Este muchacho, Nadal, es un rompecorazones. Ya se ha llevado el Garros al huerto en cuatro ocasiones, y aunque Wimbledon, so far, le ha dicho siempre que nones – al modo de doña Inés antes que al de Maritornes –, no ha tenido más remedio que rendirse a sus amores. De este chico de Mallorca que juega hasta por la noche, que está en todas las finales y cierra todos los Open, pensamos sus seguidoras, y acaso sus seguidores, que hay que ver cómo las saca, hay que ver cómo las coge, hay que ver cómo las mete y hay que ver cómo las pone (dicho sea, naturalmente, sin segundas intenciones).
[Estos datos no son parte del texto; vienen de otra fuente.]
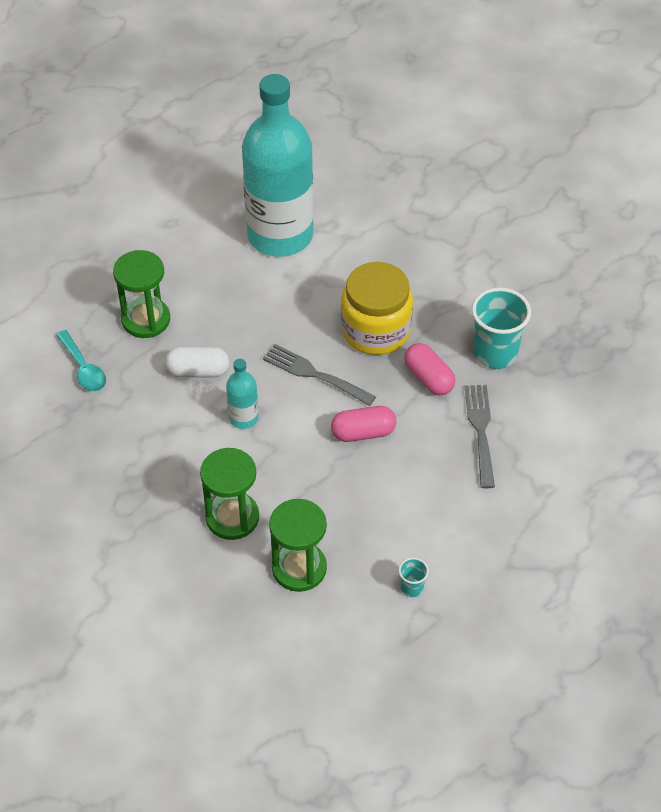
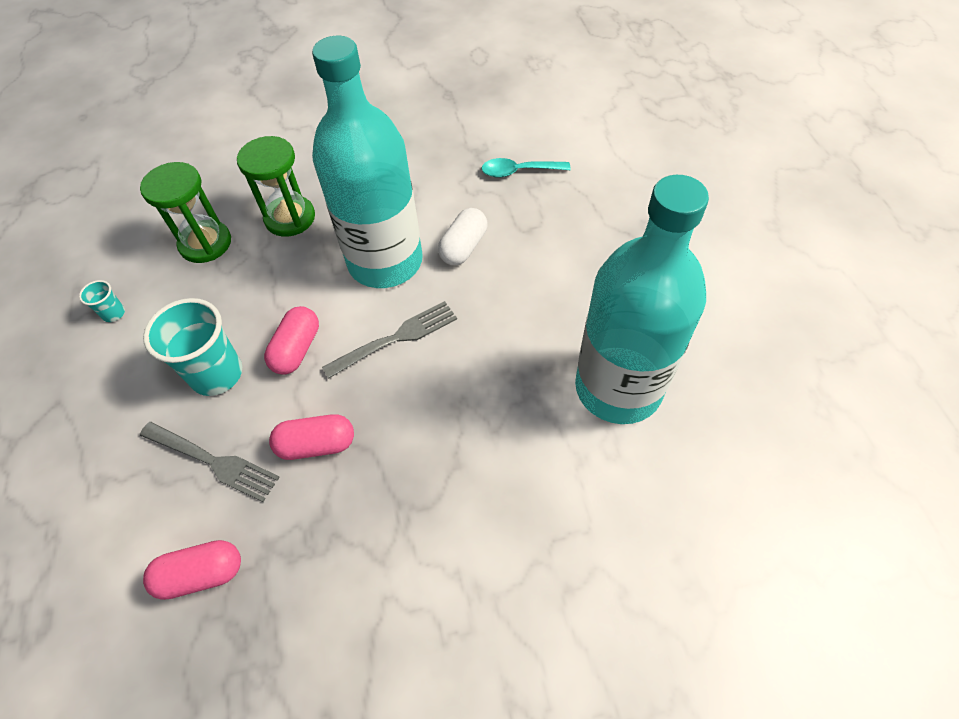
camera: 120 degrees right, 5 degrees up
(146, 319) = (553, 229): green hourglass -> none
(243, 418) = (385, 262): turquoise bottle -> turquoise bottle, size x2.45
(376, 330) = (417, 423): yellow jar -> none
(495, 353) = (298, 540): turquoise cup -> turquoise cup (217, 374)
(549, 391) = (201, 574): none -> pink capsule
Ha declarado Nadal, y que Dios se lo perdone, que tiene, para jugar, distintas motivaciones, como honrar a su país y a todos los españoles, poniendo nuestra bandera donde se vean sus colores, y nuestra Marcha Real, donde se oigan sus acordes. Que lo sienta es natural, y no me extraña, señores, pero decirlo en voz alta requiere un par de bemoles. A los que añade, parece, otros muchísimos dones. Se mezcla con los atletas, sonríe a sus admiradores, se conforma con el rancho y comparte instalaciones. Ni una salida de tono. Ni un capricho, ni un reproche. Ni una palabra de menos, ni una palabra que sobre.
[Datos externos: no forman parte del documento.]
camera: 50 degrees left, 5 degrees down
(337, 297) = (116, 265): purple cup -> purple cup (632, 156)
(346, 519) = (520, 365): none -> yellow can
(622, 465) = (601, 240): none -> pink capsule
Quienes quieran envidiarle, y no nos faltan razones, que no le envidien la fama, la salud o los millones, sino el modo en que convierte en oro sus ilusiones. Al fin que copas y triunfos – aunque sean triunfos mayores – se mezclan en la baraja con espadas y bastones. Lo envidiable de Nadal, el mayor de sus valores, es que teniendo talento, y siendo el chico tan joven, en la tierra de la vida y en la hierba del deporte, sabe luchar como un héroe sin olvidar que es un hombre.